You can avoid this problem by using the clone_tensors_for_torch_save
utility of DeepSpeed as illustrated below.
- deepspeed.checkpoint.utils.clone_tensors_for_torch_save(item, device=device(type='cpu'))[source]
Returns a copy of
item
with all enclosed tensors replaced by clones on a specified device. Works on individual tensors, and tensors contained/nested in lists, tuples, and dicts.- Parameters
item (-) – tensor to clone or (possibly nested) container of tensors to clone.

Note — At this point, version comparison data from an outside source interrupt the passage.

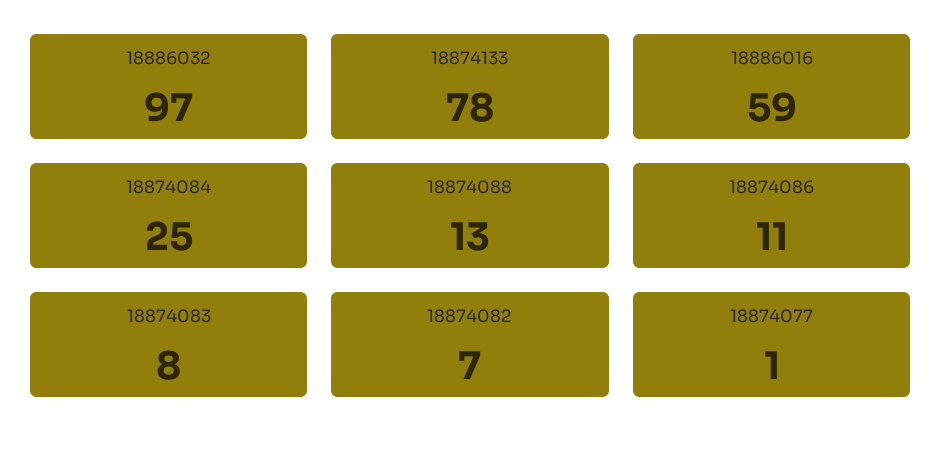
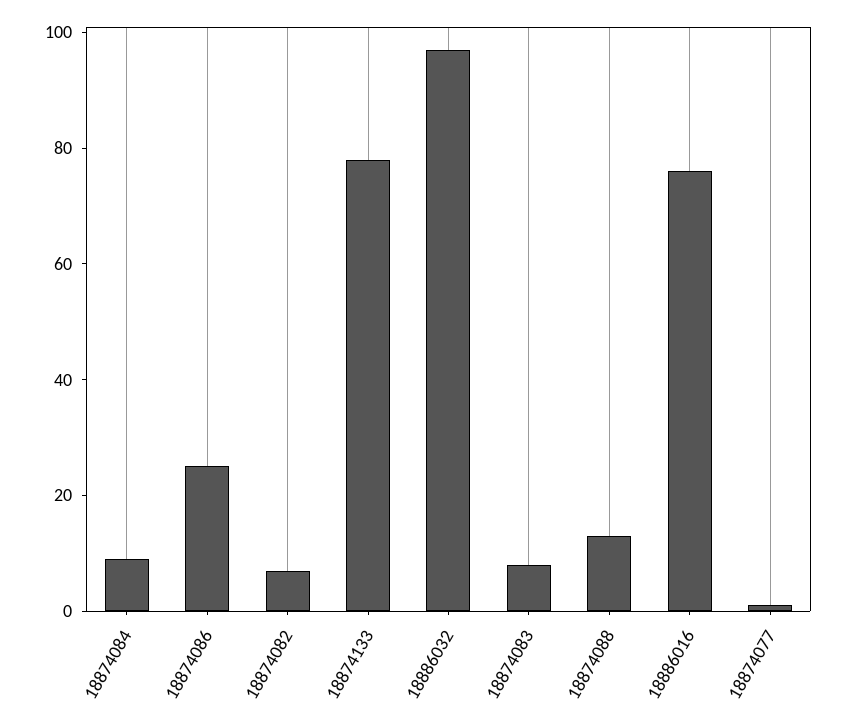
  {
    "18886032": 97,
    "18874133": 78,
-   "18886016": 59,
+   "18886016": 75,
-   "18874084": 25,
+   "18874084": 10,
    "18874088": 13,
-   "18874086": 11,
+   "18874086": 25,
    "18874083": 8,
    "18874082": 7,
    "18874077": 1
  }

device (-) – target device (defaults to ‘cpu’)
- Returns
copy of
item
with cloned tensors on target device
The following code snippet illustrates this functionality for creating a HuggingFace model checkpoint:
ds_config = {
...
}
model = AutoModelForCausalLM.from_pretrained("facebook/opt-13b", torch_dtype=torch.float16)
ds_engine, _, _, _ = deepspeed.initialize(model=model, config_params=ds_config)

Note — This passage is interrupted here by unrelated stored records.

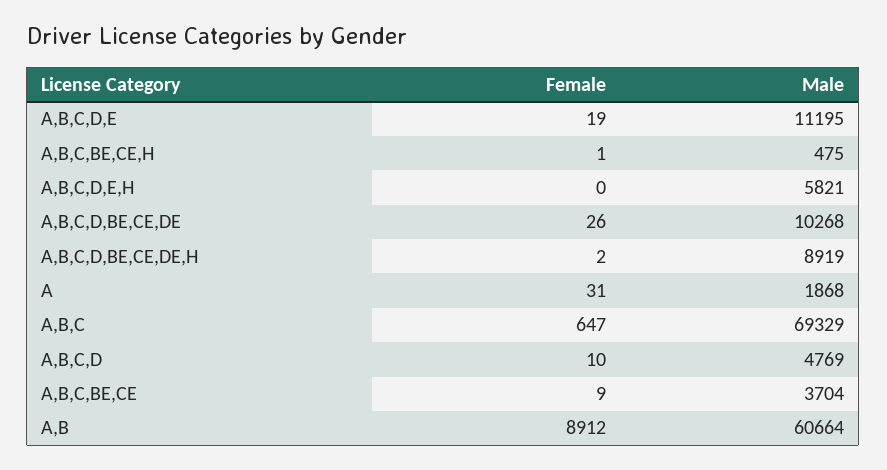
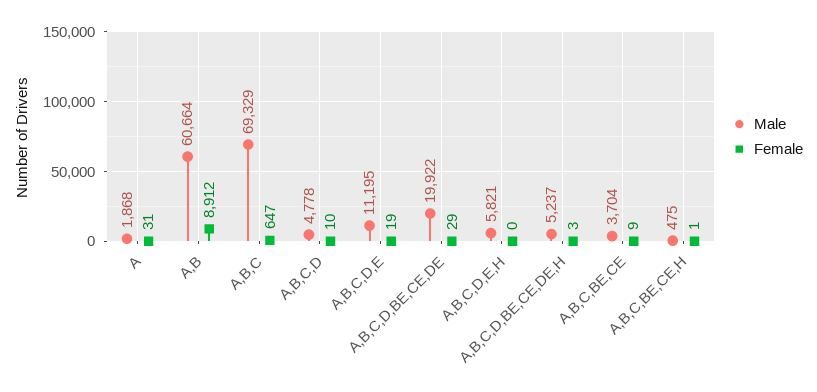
  {
    "Female": {
      "A,B,C,D,E": 19,
      "A,B,C,BE,CE,H": 1,
      "A,B,C,D,E,H": 0,
-     "A,B,C,D,BE,CE,DE": 26,
+     "A,B,C,D,BE,CE,DE": 29,
-     "A,B,C,D,BE,CE,DE,H": 2,
+     "A,B,C,D,BE,CE,DE,H": 3,
      "A": 31,
      "A,B,C": 647,
      "A,B,C,D": 10,
      "A,B,C,BE,CE": 9,
      "A,B": 8912
    },
    "Male": {
      "A,B,C,D,E": 11195,
      "A,B,C,BE,CE,H": 475,
      "A,B,C,D,E,H": 5821,
-     "A,B,C,D,BE,CE,DE": 10268,
+     "A,B,C,D,BE,CE,DE": 19922,
-     "A,B,C,D,BE,CE,DE,H": 8919,
+     "A,B,C,D,BE,CE,DE,H": 5237,
      "A": 1868,
      "A,B,C": 69329,
-     "A,B,C,D": 4769,
+     "A,B,C,D": 4778,
      "A,B,C,BE,CE": 3704,
      "A,B": 60664
    }
  }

lean_state_dict = deepspeed.checkpoint.utils.clone_tensors_for_torch_save(ds_engine.module.state_dict())
ds_engine.module.save_pretrained("lean_after", state_dict=lean_state_dict)
Universal Checkpoints (under development)
Parallelism techniques such as ZeRO data parallelism (DP), Tensor parallelism (TP), Pipeline parallelism (TP), which shard model and/or optimizer states make it difficult to resume training with a checkpoint that was created on a different number of GPUs. DeepSpeed provides the Universal Checkpoint mechanism to address this problem. Universal Checkpoints give users the flexibility of changing the number of GPUs when training with 3D (TP, PP, and DP) parallelism, and enables more efficient use of elastic training hardware. The easiest way to get started with using Universal Checkpoints is to consult the Megatron-DeepSpeed and BLOOM examples.